Saya mendengar Syaikh Abū ‘Alī ad-Daqqāq r.a. berkata: “Sesuatu yang sampai ke dalam hati itu, muncul dari sisi wirid. Siapa yang tidak wirid dengan lahiriahnya, maka tidak wirid pula dalam sirr-nya. Setiap ada sesuatu di dalam diri pelaku al-wujd, maka tidak dapat dikategorikan sebagai wujd. Seperti sesuatu hal yang dilakukan melalui muamalat lahiriah akan menemukan manisnya ketaatan, dan apa yang turun dalam batin hamba seputar hukum-hukum batin, akan menemukan al-mawājid. Kemanisan adalah buah dari mu‘āmalāt, dan mawājid merupakan produk dari karunia yang turun.”

Sedangkan wujūd, merupakan suatu kondisi setelah menapaki tahap wujd. Wujūd al-Ḥaqq tidak dapat dicapai kecuali setelah memadamkan unsur manusiawinya. Karena kemanusiawian tidak akan baqā’ ketika muncul kekuasaan Hakikat. Inilah arti dari ucapan Ḥusain an-Nūriy: “Sejak dua puluh tahun aku berada antara Ada dan tiada, yakni: Ketika kutemui Tuhanku, sirnalah hatiku, dan ketika kutemui hatiku, aku kehilangan Tuhanku.”

Pernyataan ini relevan pula dengan ucapan al-Junaid: “Ilmu Tauhid merupakan wahana penjelasan bagi wujūd-nya, dan wujūd-nya merupakan wahana bagi ilmunya.” Dalam konteks artian ini, penyair berkata:

Wujūd-ku ada ketika aku ghaib dari wujūd,

Karena yang tampak padaku,

Dalam syuhūd (penyaksian).

Tawājud merupakan permulaan, dan wujūd adalah tujuan akhir.
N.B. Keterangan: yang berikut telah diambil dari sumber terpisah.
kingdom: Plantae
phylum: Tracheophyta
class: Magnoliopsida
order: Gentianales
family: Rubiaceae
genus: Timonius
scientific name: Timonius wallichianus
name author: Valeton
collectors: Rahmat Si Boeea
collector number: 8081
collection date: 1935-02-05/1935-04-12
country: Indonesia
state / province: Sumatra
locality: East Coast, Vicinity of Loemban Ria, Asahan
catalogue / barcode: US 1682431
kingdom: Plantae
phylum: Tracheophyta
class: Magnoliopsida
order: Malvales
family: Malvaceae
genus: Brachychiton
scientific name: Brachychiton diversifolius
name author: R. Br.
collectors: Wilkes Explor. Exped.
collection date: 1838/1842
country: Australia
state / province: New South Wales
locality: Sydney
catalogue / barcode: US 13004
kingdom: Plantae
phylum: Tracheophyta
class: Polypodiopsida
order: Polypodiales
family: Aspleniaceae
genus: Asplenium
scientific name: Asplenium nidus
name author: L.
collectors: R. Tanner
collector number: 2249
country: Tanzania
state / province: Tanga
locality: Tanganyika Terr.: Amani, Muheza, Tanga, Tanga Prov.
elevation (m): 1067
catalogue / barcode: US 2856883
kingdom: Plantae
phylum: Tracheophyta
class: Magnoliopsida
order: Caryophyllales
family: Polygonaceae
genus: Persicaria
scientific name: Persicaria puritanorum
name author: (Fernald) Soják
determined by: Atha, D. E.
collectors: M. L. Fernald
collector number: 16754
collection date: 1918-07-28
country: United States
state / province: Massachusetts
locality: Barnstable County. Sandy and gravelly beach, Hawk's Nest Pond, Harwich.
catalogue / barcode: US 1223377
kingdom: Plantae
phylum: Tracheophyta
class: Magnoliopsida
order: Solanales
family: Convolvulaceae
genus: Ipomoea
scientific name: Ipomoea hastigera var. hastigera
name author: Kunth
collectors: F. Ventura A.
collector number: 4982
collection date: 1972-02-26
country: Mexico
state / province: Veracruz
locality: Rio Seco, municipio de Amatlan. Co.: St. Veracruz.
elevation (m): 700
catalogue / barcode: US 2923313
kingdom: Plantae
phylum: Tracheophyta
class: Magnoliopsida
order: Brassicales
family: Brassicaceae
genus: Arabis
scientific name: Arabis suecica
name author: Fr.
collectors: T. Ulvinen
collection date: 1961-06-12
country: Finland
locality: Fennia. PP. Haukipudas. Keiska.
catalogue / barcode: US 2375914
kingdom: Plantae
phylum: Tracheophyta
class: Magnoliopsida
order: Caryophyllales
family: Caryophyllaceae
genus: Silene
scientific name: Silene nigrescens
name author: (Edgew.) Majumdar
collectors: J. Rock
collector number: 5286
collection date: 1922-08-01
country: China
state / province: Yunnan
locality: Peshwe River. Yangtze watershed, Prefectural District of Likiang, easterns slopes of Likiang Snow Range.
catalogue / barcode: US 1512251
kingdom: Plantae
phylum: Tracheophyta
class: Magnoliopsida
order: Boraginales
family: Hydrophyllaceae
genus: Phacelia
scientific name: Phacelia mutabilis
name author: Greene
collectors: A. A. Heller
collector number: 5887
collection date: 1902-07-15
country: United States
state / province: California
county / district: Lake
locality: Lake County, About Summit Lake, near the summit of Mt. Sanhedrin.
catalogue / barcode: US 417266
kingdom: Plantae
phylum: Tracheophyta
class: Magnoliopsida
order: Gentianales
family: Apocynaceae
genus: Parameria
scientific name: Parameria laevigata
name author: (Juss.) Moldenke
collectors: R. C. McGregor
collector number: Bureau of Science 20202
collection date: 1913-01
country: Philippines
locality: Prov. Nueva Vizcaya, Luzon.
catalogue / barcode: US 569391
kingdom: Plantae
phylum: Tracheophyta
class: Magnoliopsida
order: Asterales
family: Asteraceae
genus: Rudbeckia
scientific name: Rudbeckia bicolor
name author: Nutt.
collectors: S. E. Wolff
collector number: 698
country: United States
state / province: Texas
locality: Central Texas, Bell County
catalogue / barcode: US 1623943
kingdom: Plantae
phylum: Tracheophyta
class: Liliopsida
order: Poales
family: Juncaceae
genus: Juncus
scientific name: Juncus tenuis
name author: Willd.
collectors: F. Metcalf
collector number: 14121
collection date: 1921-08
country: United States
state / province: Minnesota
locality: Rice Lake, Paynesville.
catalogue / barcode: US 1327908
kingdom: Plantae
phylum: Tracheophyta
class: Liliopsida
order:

Sedangkan wujūd sebagai perantara antara permulaan dan tujuan akhir.

Saya mendengar Syaikh Abū ‘Alī ad-Daqqāq berkata: “Tawājud mengharuskan adanya kecelaan hamba. Sedang wujd mengharuskan setenggelaman hamba. Demikian pula wujūd mengharuskan kesirnaan hamba. Seperti orang yang menyaksikan lautan. Kemudian mengarungi lautan itu, lantas tenggelam di dalamnya. Struktur persoalan ini dikatakan secara berurutan, mulai dari: “Qushūd (bermaksud), Wurūd (sampai), kemudian Syuhūd (penyaksian), lalu Wujūd, terakhir Khumūd (sirna). Dengan kadar kriteria wujūd-lah, khumūd dapat dicapai.”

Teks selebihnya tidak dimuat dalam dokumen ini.